If any other ambassador in the history of ambassadoring has written such a tweet, we hope you will write us and let us know.

This Rahm-style intervention is not as easily dismissed as his needling of Japan: That time, he was able to credibly say that he merely was supporting stated U.S. policy supporting individual rights. This time, he’s not only dealing with a different country, but he’s also gone much further in his criticism of China than Biden’s own Cabinet members, who’ve been using more soothing rhetoric as China’s foreign minister, Wang Yi, and U.S. National Security Adviser Jake Sullivan met in Malta over the weekend. The talks on that island are an advance preview of a possible meeting between Xi and Biden at the Asia-Pacific Economic Cooperation leaders meeting in November; the agendas reportedly did not include discussion of “disappearances.”

Emanuel, it appears, did not get that “softly, softly” memo.

We’re intrigued by the question of what was on our former mayor’s agenda.

Was he replaying his old Washington role of tacitly approved attack dog? Was he going rogue out of a sense of personal moral outrage at China’s lack of transparency? Was he separating himself just a tad from the Biden administration in an attempt to better position himself in the event of a Biden withdrawal from a bid for a second term?

Was he setting himself up for another run for office? And what office might that be? National?
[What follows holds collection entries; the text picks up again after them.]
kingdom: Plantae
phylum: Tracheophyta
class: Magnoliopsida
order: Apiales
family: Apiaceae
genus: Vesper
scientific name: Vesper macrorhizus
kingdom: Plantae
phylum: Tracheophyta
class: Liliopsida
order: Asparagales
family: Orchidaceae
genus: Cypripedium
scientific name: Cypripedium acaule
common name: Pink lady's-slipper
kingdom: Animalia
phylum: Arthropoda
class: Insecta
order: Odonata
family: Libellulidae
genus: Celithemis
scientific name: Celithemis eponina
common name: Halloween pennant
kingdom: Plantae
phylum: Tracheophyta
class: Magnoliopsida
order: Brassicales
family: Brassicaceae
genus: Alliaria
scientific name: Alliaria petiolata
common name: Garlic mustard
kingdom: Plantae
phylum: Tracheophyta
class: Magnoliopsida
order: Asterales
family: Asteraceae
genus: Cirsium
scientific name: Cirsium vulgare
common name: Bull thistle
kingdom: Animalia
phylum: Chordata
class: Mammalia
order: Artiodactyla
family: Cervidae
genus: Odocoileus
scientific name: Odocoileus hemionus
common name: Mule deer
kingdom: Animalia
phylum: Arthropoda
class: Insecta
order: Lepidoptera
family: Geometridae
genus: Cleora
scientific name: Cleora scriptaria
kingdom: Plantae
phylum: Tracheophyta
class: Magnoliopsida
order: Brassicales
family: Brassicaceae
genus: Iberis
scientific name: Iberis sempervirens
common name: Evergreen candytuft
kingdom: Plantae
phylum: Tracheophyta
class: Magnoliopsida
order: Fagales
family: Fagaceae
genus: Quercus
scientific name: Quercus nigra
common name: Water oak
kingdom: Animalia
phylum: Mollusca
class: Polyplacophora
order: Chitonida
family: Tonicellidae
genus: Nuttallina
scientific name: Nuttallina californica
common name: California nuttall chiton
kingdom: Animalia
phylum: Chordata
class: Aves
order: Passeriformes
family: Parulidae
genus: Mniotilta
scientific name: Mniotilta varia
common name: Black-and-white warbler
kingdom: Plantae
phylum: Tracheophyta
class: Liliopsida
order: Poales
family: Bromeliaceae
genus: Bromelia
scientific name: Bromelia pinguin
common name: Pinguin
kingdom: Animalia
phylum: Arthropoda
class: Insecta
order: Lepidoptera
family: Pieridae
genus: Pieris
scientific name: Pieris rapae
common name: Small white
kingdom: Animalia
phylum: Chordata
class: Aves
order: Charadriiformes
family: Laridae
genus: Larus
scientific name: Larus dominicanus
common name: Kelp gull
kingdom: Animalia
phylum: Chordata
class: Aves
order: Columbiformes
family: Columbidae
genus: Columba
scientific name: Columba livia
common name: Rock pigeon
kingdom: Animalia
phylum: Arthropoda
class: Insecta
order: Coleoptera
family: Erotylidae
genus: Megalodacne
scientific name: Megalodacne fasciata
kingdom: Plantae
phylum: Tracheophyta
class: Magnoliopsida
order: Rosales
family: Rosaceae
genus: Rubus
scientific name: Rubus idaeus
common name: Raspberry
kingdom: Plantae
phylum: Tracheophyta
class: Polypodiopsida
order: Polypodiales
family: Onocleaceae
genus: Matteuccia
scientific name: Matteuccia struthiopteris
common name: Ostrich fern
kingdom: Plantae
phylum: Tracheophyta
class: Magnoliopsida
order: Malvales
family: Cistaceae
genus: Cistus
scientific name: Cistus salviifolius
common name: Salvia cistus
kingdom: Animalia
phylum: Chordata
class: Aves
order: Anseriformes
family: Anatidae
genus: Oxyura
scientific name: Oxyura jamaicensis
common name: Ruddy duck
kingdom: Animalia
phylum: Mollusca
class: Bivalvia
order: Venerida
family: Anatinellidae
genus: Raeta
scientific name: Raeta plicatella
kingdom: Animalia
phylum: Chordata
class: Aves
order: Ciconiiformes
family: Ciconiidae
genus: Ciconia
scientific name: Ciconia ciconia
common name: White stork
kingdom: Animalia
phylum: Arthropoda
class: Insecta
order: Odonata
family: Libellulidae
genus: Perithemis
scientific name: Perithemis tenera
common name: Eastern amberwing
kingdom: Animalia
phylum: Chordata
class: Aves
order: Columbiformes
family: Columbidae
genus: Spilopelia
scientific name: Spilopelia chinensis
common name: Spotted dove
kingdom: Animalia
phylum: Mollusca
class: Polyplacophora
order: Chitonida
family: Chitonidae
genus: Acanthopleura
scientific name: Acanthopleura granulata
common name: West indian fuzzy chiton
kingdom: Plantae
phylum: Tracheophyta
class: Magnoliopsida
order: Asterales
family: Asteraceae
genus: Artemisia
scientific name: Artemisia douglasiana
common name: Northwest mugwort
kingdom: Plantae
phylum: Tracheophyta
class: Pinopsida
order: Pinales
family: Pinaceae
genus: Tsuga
Local?

Most likely, in our view, Emanuel was reminding the Biden inner circle of his political skills and his willingness to take the heat for being a caustic back channel, thus allowing Sullivan and Secretary of State Antony Blinken to take the high road.

Whatever the reason, and several may have been in play at once, you have to hand it to Emanuel for the verve with which he did what he did, drawing attention to these shameful Chinese “disappearances” from public view, just as too many political figures also are “disappearing” In Russia.

Compare that to Donald Trump, a presidential candidate preening odiously at the self-serving flattery coming his way from Vladimir Putin, a poster child for vanishing opposing persons (suicides, plane crashes) while saying absolutely nothing about his doings.

Emanuel is right to force authoritarian world leaders who would prefer not to draw attention to their actions to squirm a little in the sunlight.

We’ll end with this.

Here in Chicago, we’re now worried about whether our mayor will find the courage to strike a path separate from the Chicago Teachers Union.

We miss the days when we had a mayor ready to take on China.